There are certain rudimentary senses which man shares with many other creatures. These include an awareness of size and shape and some sort of an appreciation of quantity. Without them, counting would be impossible.
Man's sense of size enables him to distinguish between one object and another. It enables him to appreciate, for example, the special kind of difference between a pebble and a boulder or between a mountain and a hillock. This sense of size has always been a necessary part of his reaction to the world about him. A basic sense of size precedes any development of the concept of numbers. Numbers do not become involved even implicitly until the need arises to consider the result of putting, actually or mentally, several objects in order according to their sizes. Numbers also become unavoidable as soon as man needs to measure, however crudely, and to express differences in the sizes of various objects in quantitative terms.

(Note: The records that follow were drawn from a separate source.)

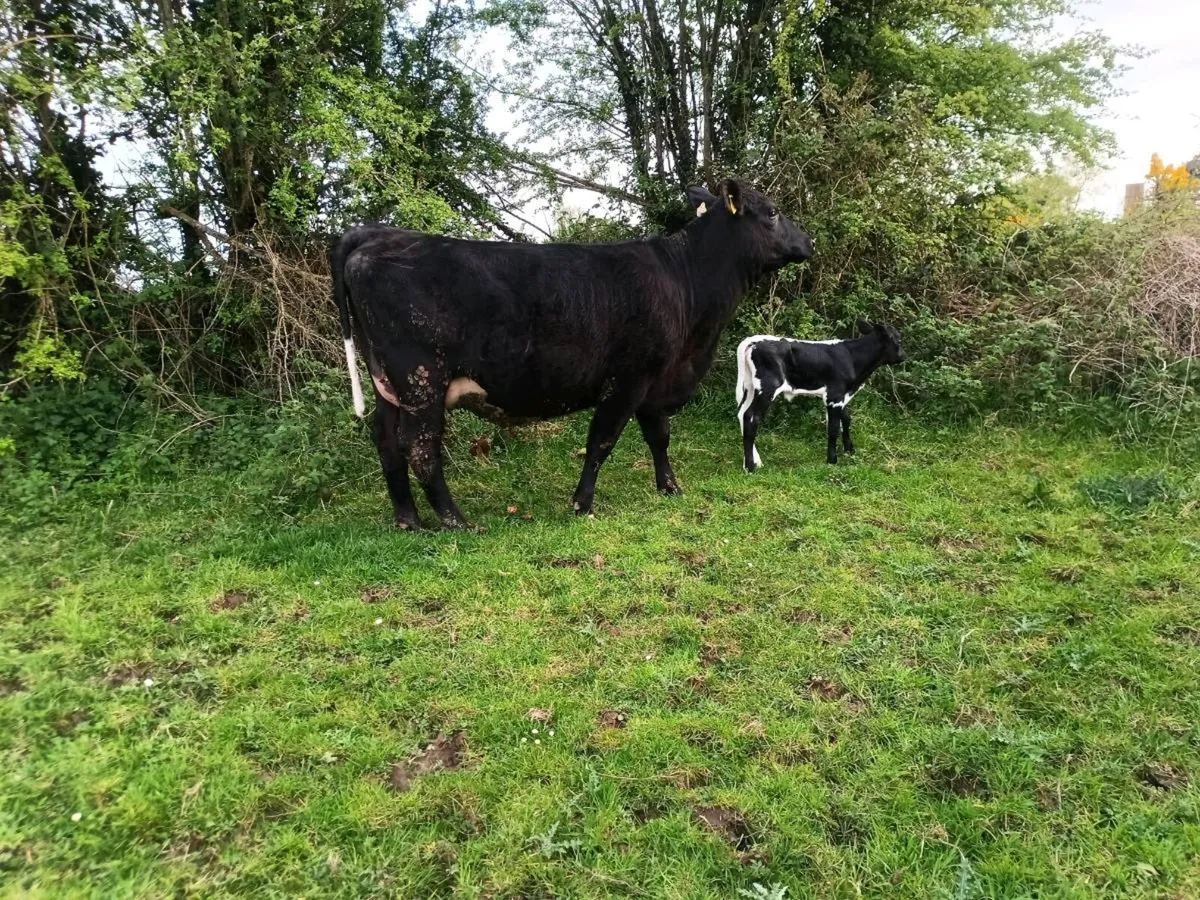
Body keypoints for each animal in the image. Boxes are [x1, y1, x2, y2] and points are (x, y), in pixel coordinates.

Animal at [330, 179, 813, 529]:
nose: (807, 242)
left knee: (386, 442)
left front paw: (670, 488)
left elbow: (659, 436)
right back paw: (455, 521)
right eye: (772, 211)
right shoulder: (628, 379)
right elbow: (601, 441)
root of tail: (375, 233)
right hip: (421, 380)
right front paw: (582, 504)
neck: (686, 281)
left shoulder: (657, 382)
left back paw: (408, 519)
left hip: (389, 385)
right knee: (420, 447)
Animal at [735, 323, 905, 470]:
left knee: (742, 415)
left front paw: (850, 451)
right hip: (767, 387)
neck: (853, 358)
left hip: (751, 388)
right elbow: (833, 428)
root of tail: (754, 340)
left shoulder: (843, 396)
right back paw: (750, 466)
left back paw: (754, 461)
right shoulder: (834, 396)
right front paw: (832, 460)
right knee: (751, 417)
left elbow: (846, 420)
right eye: (899, 339)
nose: (904, 356)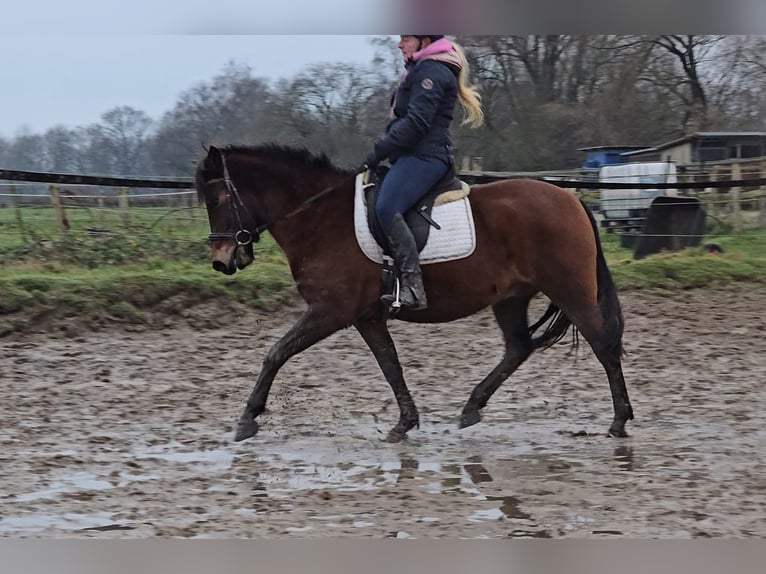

Man's sense of quantity gives him the ability to see that there is a particular kind of difference between one collection of objects and another. It enables him to see that, for example, his neighbour has more cattle than he, and to do this long before he is able to associate it with numbers.
In the first instance these two senses will have been applied only crudely. This means that there will have been little difficulty in appreciating size differences between objects of very different kinds. There is, for example, little distinction between the awareness that a mountain is larger than a hillock and the awareness that it is larger than a stone. But when the sense of size becomes more refined and objects more nearly equal in size have to be compared, differences in shape become crucial. Eventually, with objects of the same kind and shape, it becomes ever more difficult to be sure about relative size, and we arrive at the need to carry out some kind of comparative measurement.
In a similar way, with the sense of quantity, crude comparisons between collections of large numbers of objects and those of much smaller numbers of objects present no difficulty. This is true even when the objects themselves are of different kinds. As the sense of quantity is applied in a more refined way, comparison becomes increasingly difficult. Eventually the need for more advanced abilities cannot be avoided.